• Data to use:
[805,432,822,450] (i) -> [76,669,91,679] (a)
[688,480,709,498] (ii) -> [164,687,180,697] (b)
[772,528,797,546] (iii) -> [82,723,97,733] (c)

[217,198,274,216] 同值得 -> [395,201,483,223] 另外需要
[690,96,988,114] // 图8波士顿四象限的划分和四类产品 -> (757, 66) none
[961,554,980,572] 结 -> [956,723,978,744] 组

* * *

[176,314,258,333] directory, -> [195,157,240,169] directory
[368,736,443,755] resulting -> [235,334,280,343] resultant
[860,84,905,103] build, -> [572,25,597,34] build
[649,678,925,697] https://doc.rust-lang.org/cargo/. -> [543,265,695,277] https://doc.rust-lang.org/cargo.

==

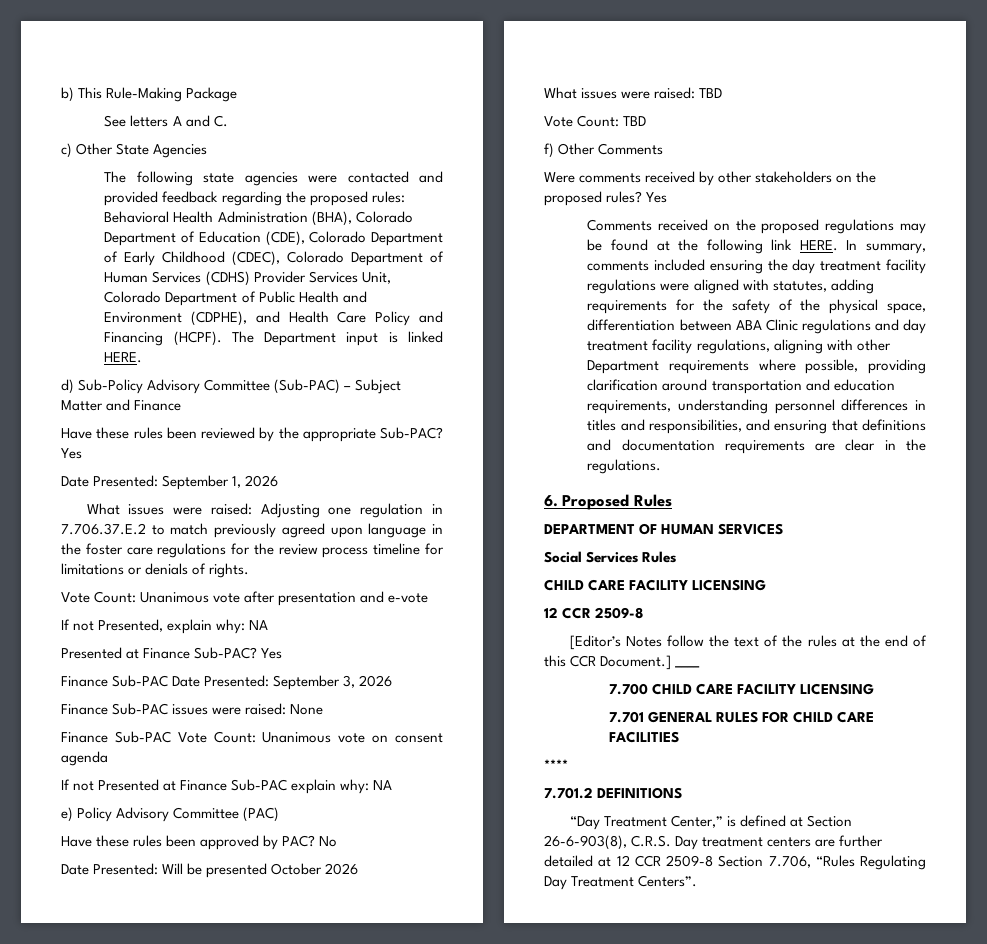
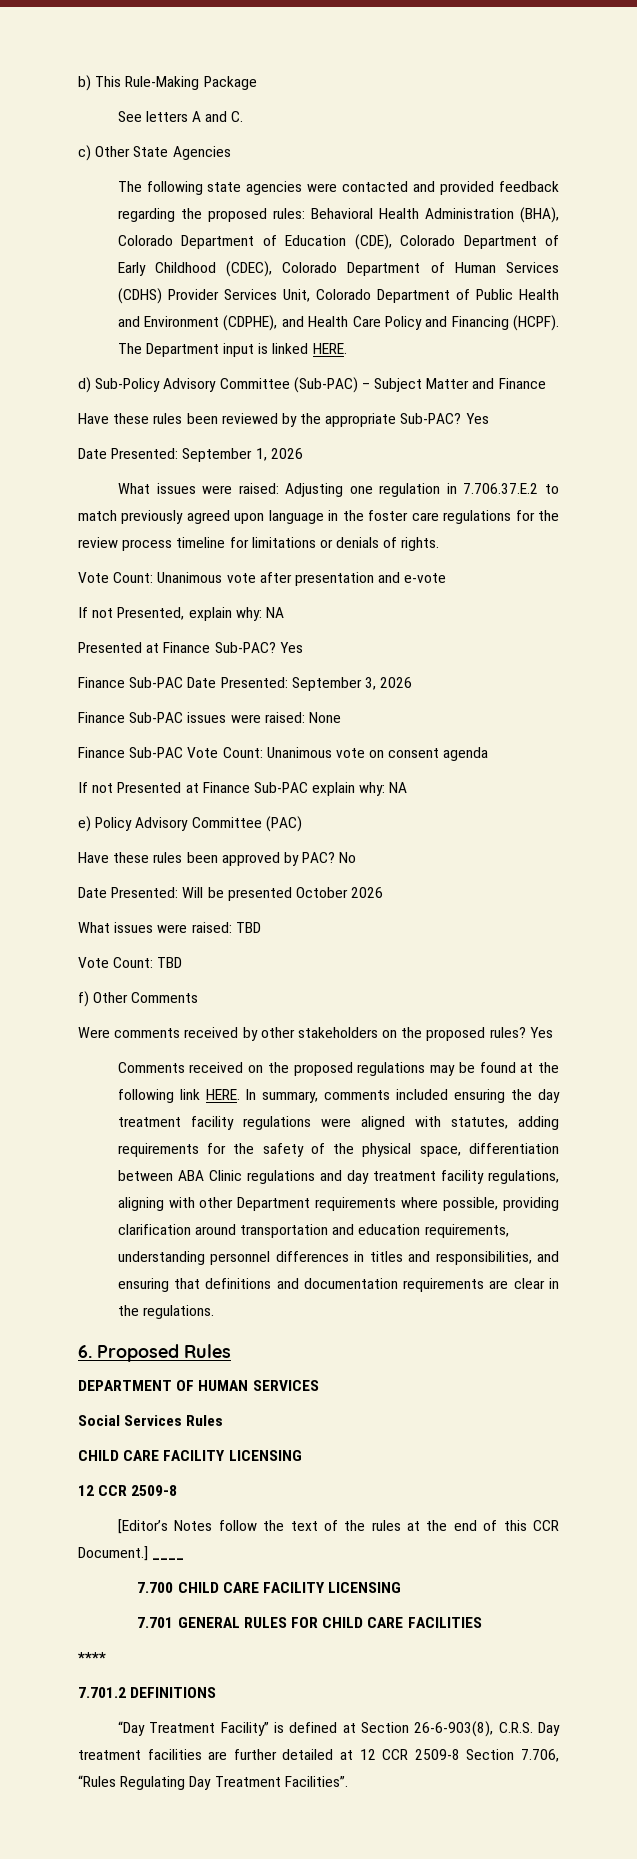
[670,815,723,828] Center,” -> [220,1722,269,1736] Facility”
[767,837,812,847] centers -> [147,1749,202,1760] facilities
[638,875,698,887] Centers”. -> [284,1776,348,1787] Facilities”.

• How to complete this task:
In the listing above, find the line holding "[176,314,258,333] directory, ->" and the line holding "[649,678,925,697] https://doc.rust-lang.org/cargo/. ->", then output those two lines and every line between them exactly.

• Answer section:
[176,314,258,333] directory, -> [195,157,240,169] directory
[368,736,443,755] resulting -> [235,334,280,343] resultant
[860,84,905,103] build, -> [572,25,597,34] build
[649,678,925,697] https://doc.rust-lang.org/cargo/. -> [543,265,695,277] https://doc.rust-lang.org/cargo.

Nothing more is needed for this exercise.